RAW DATA:

:::::

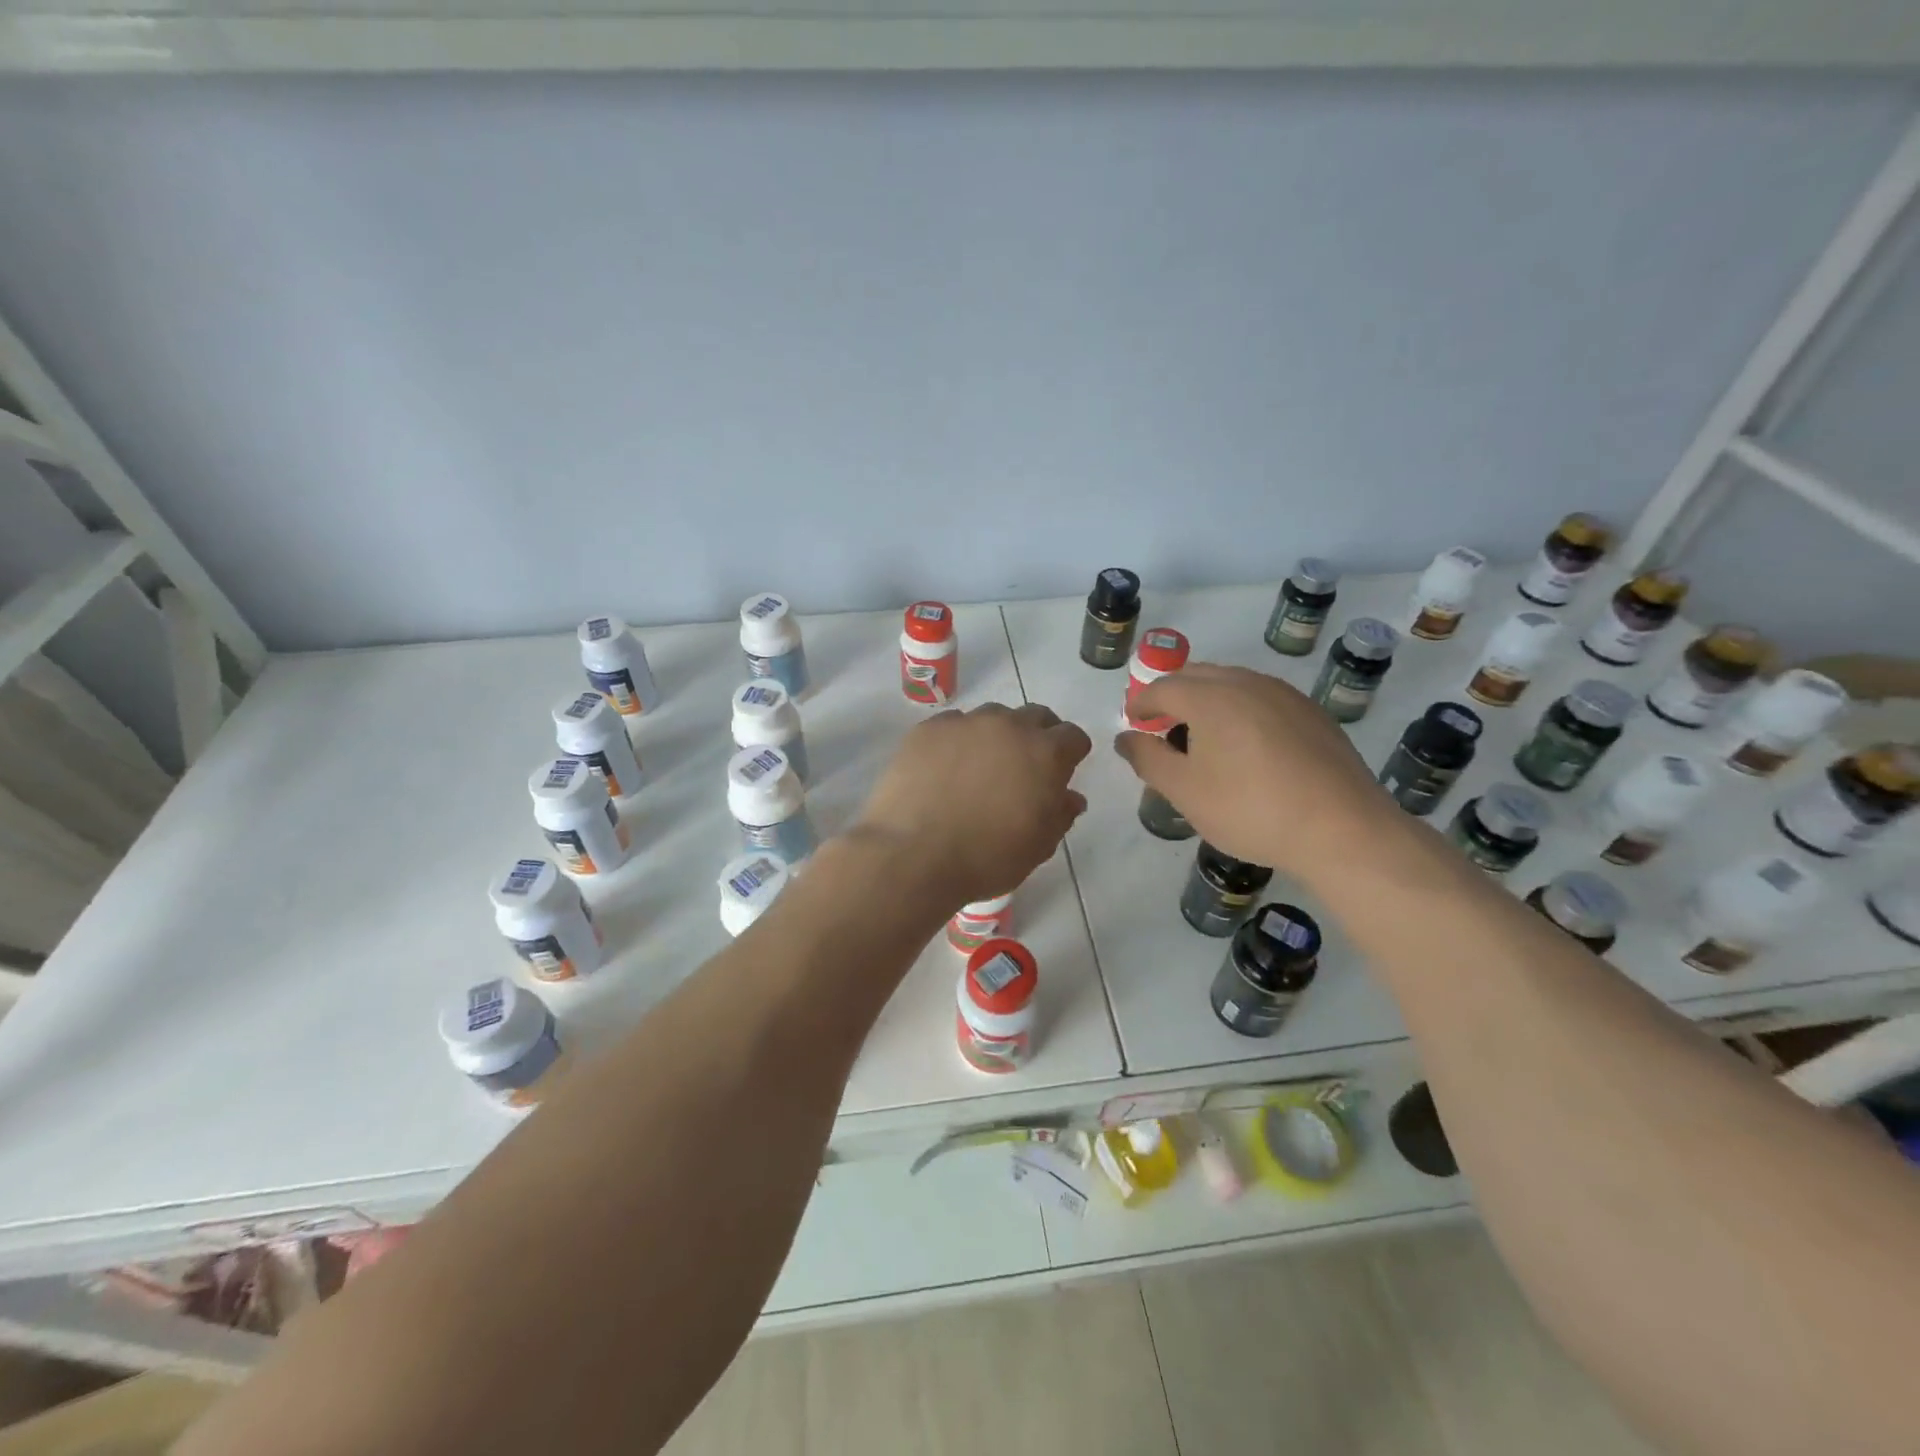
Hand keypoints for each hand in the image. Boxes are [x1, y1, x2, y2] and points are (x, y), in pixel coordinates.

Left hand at [855, 703, 1091, 905]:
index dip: (1071, 754)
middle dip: (1037, 736)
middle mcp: (1009, 726)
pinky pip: (953, 725)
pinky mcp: (928, 728)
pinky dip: (957, 741)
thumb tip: (1070, 797)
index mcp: (1045, 753)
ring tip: (980, 768)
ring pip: (992, 717)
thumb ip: (1060, 815)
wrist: (913, 855)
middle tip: (1024, 768)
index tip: (1060, 773)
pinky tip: (944, 769)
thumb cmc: (987, 857)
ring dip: (996, 736)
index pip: (1072, 737)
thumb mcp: (1038, 846)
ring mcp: (965, 723)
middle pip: (1035, 717)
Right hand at [1115, 663, 1395, 876]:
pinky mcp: (1312, 713)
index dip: (1141, 703)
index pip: (1162, 687)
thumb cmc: (1251, 810)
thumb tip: (1126, 739)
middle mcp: (1247, 683)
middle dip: (1172, 695)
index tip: (1132, 722)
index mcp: (1211, 697)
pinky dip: (1240, 709)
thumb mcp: (1185, 792)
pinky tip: (1245, 744)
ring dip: (1207, 699)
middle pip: (1198, 675)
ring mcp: (1285, 695)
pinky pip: (1262, 698)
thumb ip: (1148, 760)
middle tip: (1160, 724)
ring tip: (1201, 734)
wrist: (1343, 830)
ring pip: (1233, 683)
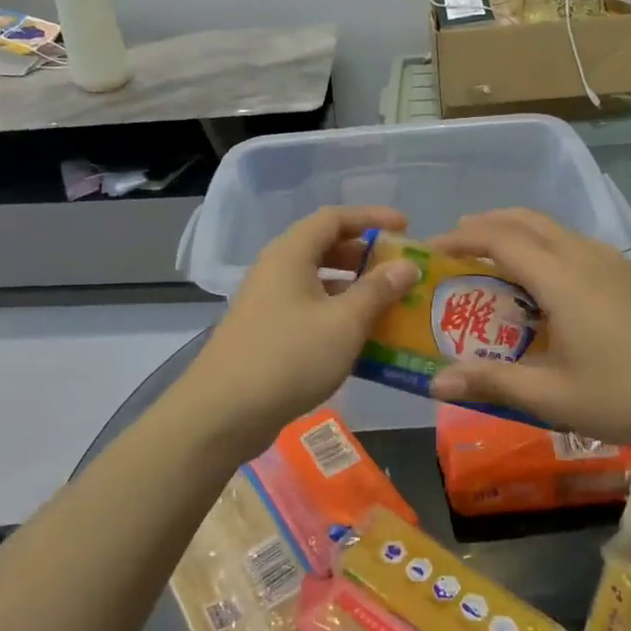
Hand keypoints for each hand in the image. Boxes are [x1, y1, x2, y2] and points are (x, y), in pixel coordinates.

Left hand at [175, 206, 421, 460]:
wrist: (223, 413)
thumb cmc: (289, 357)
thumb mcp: (344, 323)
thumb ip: (378, 291)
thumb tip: (407, 265)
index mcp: (290, 254)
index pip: (334, 218)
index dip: (371, 217)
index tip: (406, 228)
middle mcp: (276, 269)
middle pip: (325, 247)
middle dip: (365, 254)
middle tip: (399, 269)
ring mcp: (268, 301)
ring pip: (317, 281)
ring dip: (354, 288)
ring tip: (389, 303)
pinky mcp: (267, 331)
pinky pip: (309, 308)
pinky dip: (337, 313)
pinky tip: (361, 338)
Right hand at [428, 209, 630, 453]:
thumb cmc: (626, 398)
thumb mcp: (552, 398)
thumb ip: (491, 383)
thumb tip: (435, 383)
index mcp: (562, 278)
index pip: (500, 239)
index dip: (461, 238)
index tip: (431, 249)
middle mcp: (586, 256)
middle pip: (527, 220)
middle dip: (486, 223)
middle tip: (456, 243)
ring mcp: (615, 262)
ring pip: (555, 229)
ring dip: (518, 234)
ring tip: (494, 261)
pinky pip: (577, 245)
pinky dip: (546, 248)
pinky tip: (547, 286)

:::::

ASSIGNED TASK: Repeat the listing above exactly, omitting the pictures it contains.

FINAL ANSWER:
Hand keypoints for each hand in the image. Boxes are [x1, y1, x2, y2] and points are (x, y), in pixel coordinates.

Left hand at [855, 703, 1091, 905]:
index dip: (1071, 754)
middle dip: (1037, 736)
middle mcp: (1009, 726)
pinky pip: (953, 725)
pinky mcp: (928, 728)
pinky dip: (957, 741)
thumb tip: (1070, 797)
index mcp: (1045, 753)
ring tip: (980, 768)
ring pip: (992, 717)
thumb ip: (1060, 815)
wrist: (913, 855)
middle tip: (1024, 768)
index tip: (1060, 773)
pinky tip: (944, 769)
thumb cmc: (987, 857)
ring dip: (996, 736)
index pip: (1072, 737)
thumb mcp: (1038, 846)
ring mcp: (965, 723)
middle pip: (1035, 717)
Right hand at [1115, 663, 1395, 876]:
pinky mcp: (1312, 713)
index dip: (1141, 703)
index pip: (1162, 687)
thumb cmc: (1251, 810)
thumb tip: (1126, 739)
middle mcp: (1247, 683)
middle dip: (1172, 695)
index tip: (1132, 722)
index mcp: (1211, 697)
pinky dip: (1240, 709)
thumb mcp: (1185, 792)
pinky tip: (1245, 744)
ring dip: (1207, 699)
middle pip: (1198, 675)
ring mcp: (1285, 695)
pinky pip: (1262, 698)
thumb ip: (1148, 760)
middle tip: (1160, 724)
ring tip: (1201, 734)
wrist: (1343, 830)
ring pip: (1233, 683)
Hand keypoints for each hand in the image. Boxes are [x1, y1, x2, y2] and points are (x, y), in pixel coordinates.

Left hand at [175, 206, 421, 460]:
wrist: (223, 413)
thumb cmc: (289, 357)
thumb mcp: (344, 323)
thumb ip: (378, 291)
thumb tip: (407, 265)
index mcp: (290, 254)
index pip: (334, 218)
index dip: (371, 217)
index tip: (406, 228)
middle mcp: (276, 269)
middle pip: (325, 247)
middle dip: (365, 254)
middle tip: (399, 269)
ring mcp: (268, 301)
ring pip: (317, 281)
ring dip: (354, 288)
ring tip: (389, 303)
pinky mcp: (267, 331)
pinky pip: (309, 308)
pinky dip: (337, 313)
pinky tip: (361, 338)
Right hand at [428, 209, 630, 453]:
thumb cmc: (626, 398)
thumb mcp: (552, 398)
thumb ip: (491, 383)
thumb tip: (435, 383)
index mcp: (562, 278)
index pip: (500, 239)
index dip: (461, 238)
index tip: (431, 249)
middle mcp: (586, 256)
middle pip: (527, 220)
middle dip: (486, 223)
middle tip: (456, 243)
ring mcp: (615, 262)
ring pip: (555, 229)
ring dip: (518, 234)
ring tip: (494, 261)
pinky pip: (577, 245)
pinky dip: (546, 248)
pinky tip: (547, 286)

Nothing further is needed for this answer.